§ AUFGABE
Führe den Bericht über die Elternumfrage zum Heimunterricht nach seinem letzten Satz weiter.

§ AUSGANGSTEXT
APA - Austria Presse Agentur

Hälfte der Eltern hat Probleme bei Heimunterricht

22. Apr 2020 · Lesedauer 1 min

Die Hälfte der Eltern tut sich schwer beim Heimunterricht mit den Kindern, zeigt eine Ifes-Umfrage im Auftrag der Arbeiterkammer. Für ebenso viele ist die daraus entstehende zeitliche Belastung ein Problem, ein Drittel der 316 Befragten mit 456 Schulkindern berichtet deshalb von Konflikten. Über die Hälfte der Eltern wünscht sich mindestens einmal pro Woche Kleingruppen-Betreuung an den Schulen.

Die Hälfte der Eltern tut sich schwer beim Heimunterricht mit den Kindern, zeigt eine Ifes-Umfrage im Auftrag der Arbeiterkammer. Für ebenso viele ist die daraus entstehende zeitliche Belastung ein Problem, ein Drittel der 316 Befragten mit 456 Schulkindern berichtet deshalb von Konflikten. Über die Hälfte der Eltern wünscht sich mindestens einmal pro Woche Kleingruppen-Betreuung an den Schulen.

§ DATENAUSZÜGE

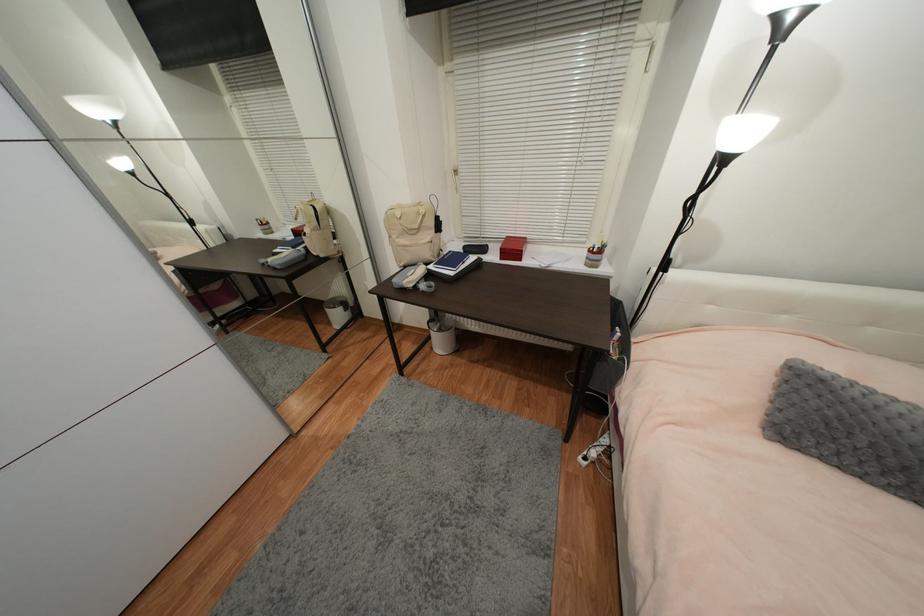
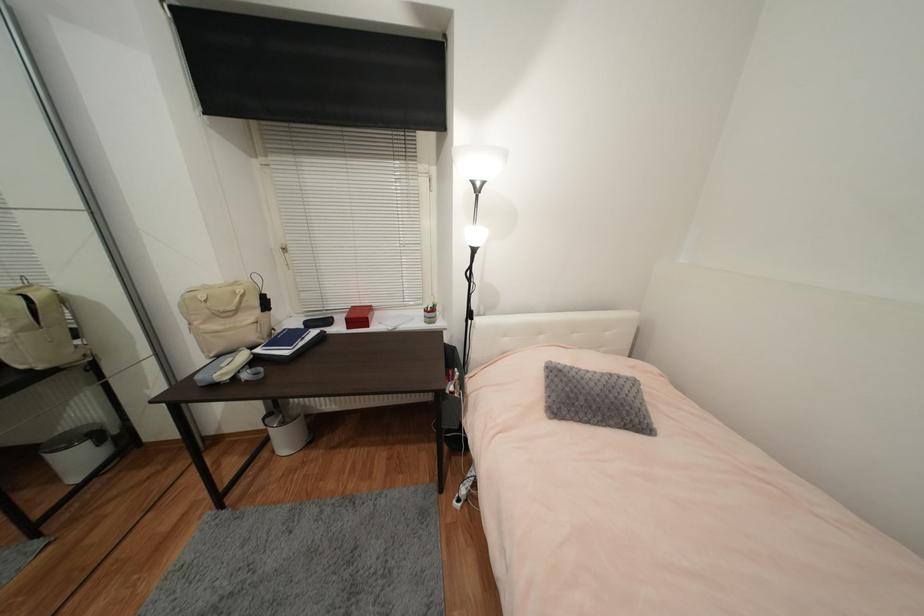
In the second image, find the point that corresponds to point 671,272 in the first image.

(477, 320)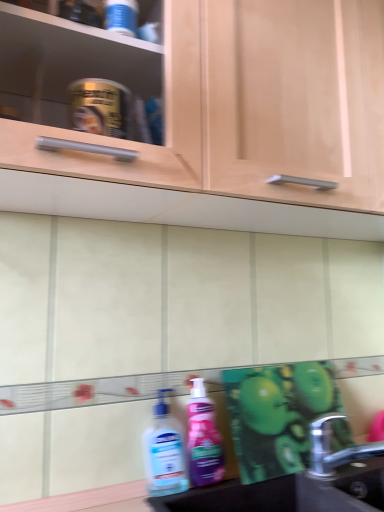
Question: Can you confirm if black matte sink at lower right is wider than matte wood cabinet at upper center?

Choices:
 (A) no
 (B) yes

Answer: (A)

Question: From a real-world perspective, is black matte sink at lower right over matte wood cabinet at upper center?

Choices:
 (A) yes
 (B) no

Answer: (B)

Question: Is black matte sink at lower right taller than matte wood cabinet at upper center?

Choices:
 (A) no
 (B) yes

Answer: (A)

Question: Is black matte sink at lower right next to matte wood cabinet at upper center and touching it?

Choices:
 (A) yes
 (B) no

Answer: (B)

Question: Does black matte sink at lower right lie in front of matte wood cabinet at upper center?

Choices:
 (A) no
 (B) yes

Answer: (A)

Question: In the image, is pink glossy lotion at lower center, which is counted as the second cleaning product, starting from the left, positioned in front of or behind translucent plastic hand sanitizer at lower center, arranged as the first cleaning product when viewed from the left?

Choices:
 (A) front
 (B) behind

Answer: (B)

Question: In the image, is pink glossy lotion at lower center, which is counted as the second cleaning product, starting from the left, on the left side or the right side of translucent plastic hand sanitizer at lower center, which ranks as the 2th cleaning product in right-to-left order?

Choices:
 (A) right
 (B) left

Answer: (A)

Question: Considering the positions of pink glossy lotion at lower center, marked as the first cleaning product in a right-to-left arrangement, and translucent plastic hand sanitizer at lower center, which ranks as the 2th cleaning product in right-to-left order, in the image, is pink glossy lotion at lower center, marked as the first cleaning product in a right-to-left arrangement, bigger or smaller than translucent plastic hand sanitizer at lower center, which ranks as the 2th cleaning product in right-to-left order,?

Choices:
 (A) big
 (B) small

Answer: (B)

Question: From the image's perspective, is pink glossy lotion at lower center, which is counted as the second cleaning product, starting from the left, above or below translucent plastic hand sanitizer at lower center, which ranks as the 2th cleaning product in right-to-left order?

Choices:
 (A) above
 (B) below

Answer: (A)

Question: In terms of size, does matte wood cabinet at upper center appear bigger or smaller than translucent plastic hand sanitizer at lower center, which ranks as the 2th cleaning product in right-to-left order?

Choices:
 (A) big
 (B) small

Answer: (A)

Question: Relative to translucent plastic hand sanitizer at lower center, which ranks as the 2th cleaning product in right-to-left order, is matte wood cabinet at upper center in front or behind?

Choices:
 (A) behind
 (B) front

Answer: (B)

Question: Is matte wood cabinet at upper center inside or outside of translucent plastic hand sanitizer at lower center, arranged as the first cleaning product when viewed from the left?

Choices:
 (A) inside
 (B) outside

Answer: (B)

Question: Considering the positions of point [x=261, y=57] and point [x=160, y=423], is point [x=261, y=57] closer or farther from the camera than point [x=160, y=423]?

Choices:
 (A) closer
 (B) farther

Answer: (A)

Question: In terms of width, does matte wood cabinet at upper center look wider or thinner when compared to pink glossy lotion at lower center, marked as the first cleaning product in a right-to-left arrangement?

Choices:
 (A) wide
 (B) thin

Answer: (A)

Question: Does point (228, 147) appear closer or farther from the camera than point (221, 479)?

Choices:
 (A) closer
 (B) farther

Answer: (A)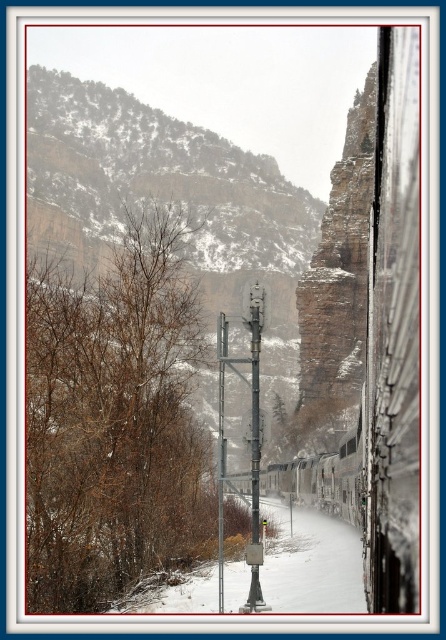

§ ANTWORT
34 Prozent plagen sich ganz allgemein beim Lernen mit ihren Kindern daheim, 16 Prozent in einzelnen Fächern. 28 Prozent der Befragten haben außerdem laut AK-Aussendung angegeben, dass ihr Kind mit den Online-Aufgaben der Schule überfordert ist. Besonders jene Eltern, die selbst niedrige Bildungsabschlüsse haben, bräuchten hier Unterstützung.

Probleme gibt es laut Umfrage auch bei der Ausstattung mit Laptops, Tablets oder PC. Ein Viertel hat demnach kein Gerät oder muss es sich mit anderen teilen. Ein gutes Zeugnis wird den Lehrern ausgestellt, für knapp drei Viertel sind diese bemüht. Als wichtigste Wünsche werden mehr Kontakt mit der Schule, Online-Sprechstunden, mehr Arbeitsmaterialien und ein Kleingruppen-Halbtag pro Woche in der Schule genannt. Von AK-Präsidentin Renate Anderl kommt dafür Unterstützung: "Die Schule muss wieder ihre Arbeit mit den Kindern aufnehmen".